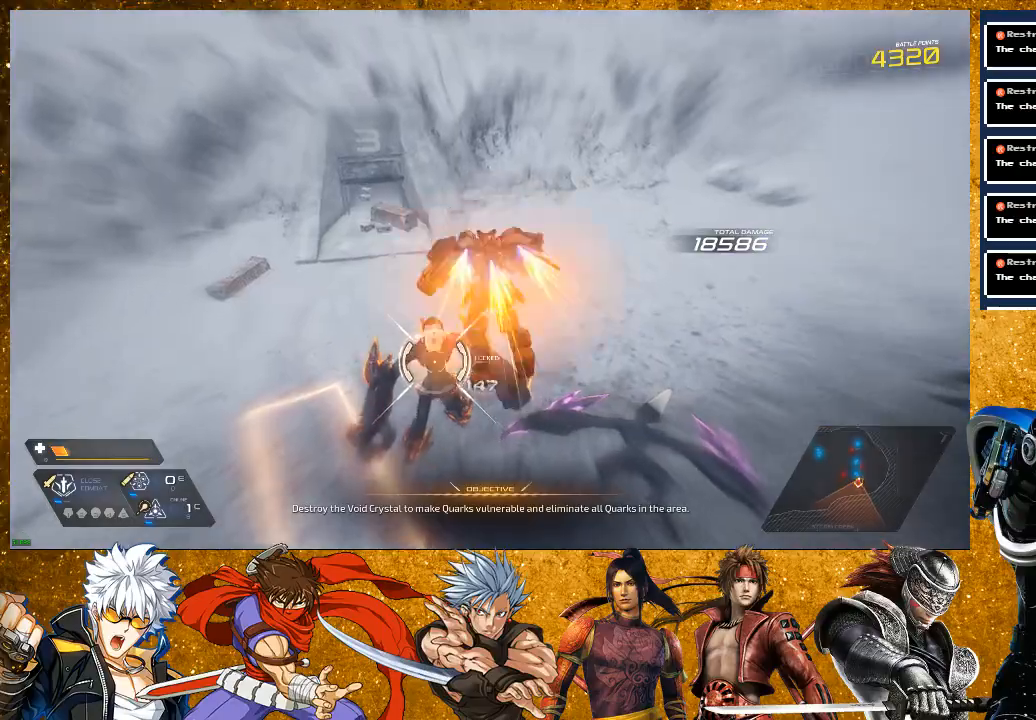
{"buttons": [], "left_stick": "right", "right_stick": "center", "events": [[33, "left_stick", "up-left"], [183, "R2", "up"], [300, "left_stick", "up-right"], [433, "left_stick", "right"]]}
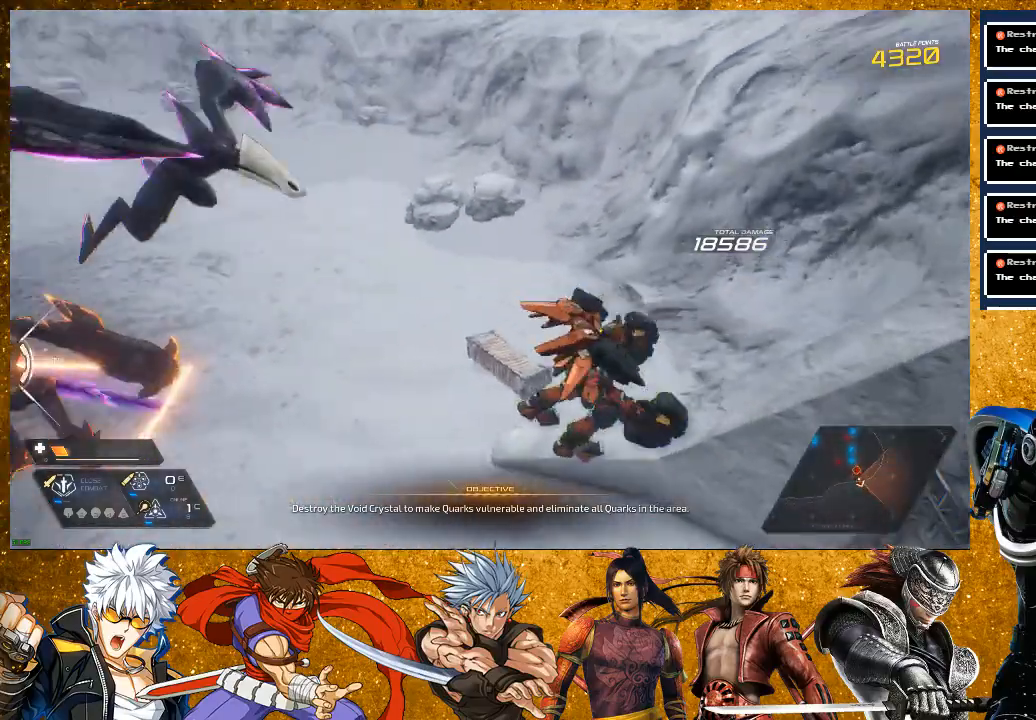
{"buttons": [], "left_stick": "up", "right_stick": "center", "events": [[233, "left_stick", "up-right"], [383, "left_stick", "center"], [450, "left_stick", "up"]]}
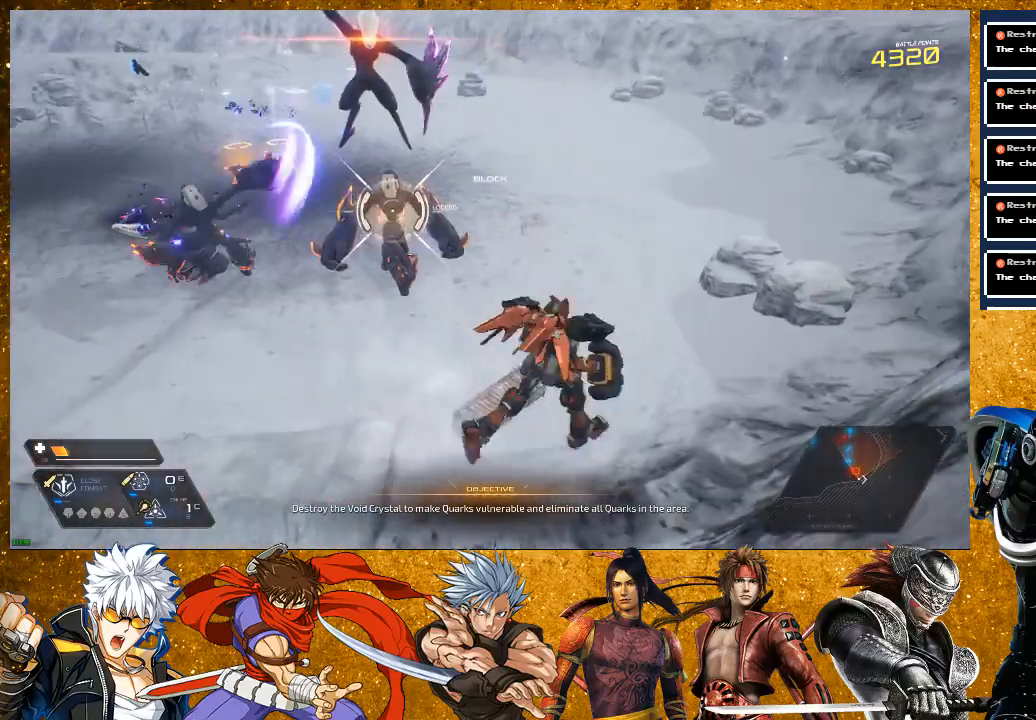
{"buttons": ["R2"], "left_stick": "up-left", "right_stick": "center", "events": [[33, "left_stick", "up-left"], [133, "left_stick", "left"], [200, "R2", "down"], [433, "left_stick", "up-left"]]}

What this task involves: Output the material above verbatim but exclude each picture.

Result:
{"buttons": [], "left_stick": "right", "right_stick": "center", "events": [[33, "left_stick", "up-left"], [183, "R2", "up"], [300, "left_stick", "up-right"], [433, "left_stick", "right"]]}
{"buttons": [], "left_stick": "up", "right_stick": "center", "events": [[233, "left_stick", "up-right"], [383, "left_stick", "center"], [450, "left_stick", "up"]]}
{"buttons": ["R2"], "left_stick": "up-left", "right_stick": "center", "events": [[33, "left_stick", "up-left"], [133, "left_stick", "left"], [200, "R2", "down"], [433, "left_stick", "up-left"]]}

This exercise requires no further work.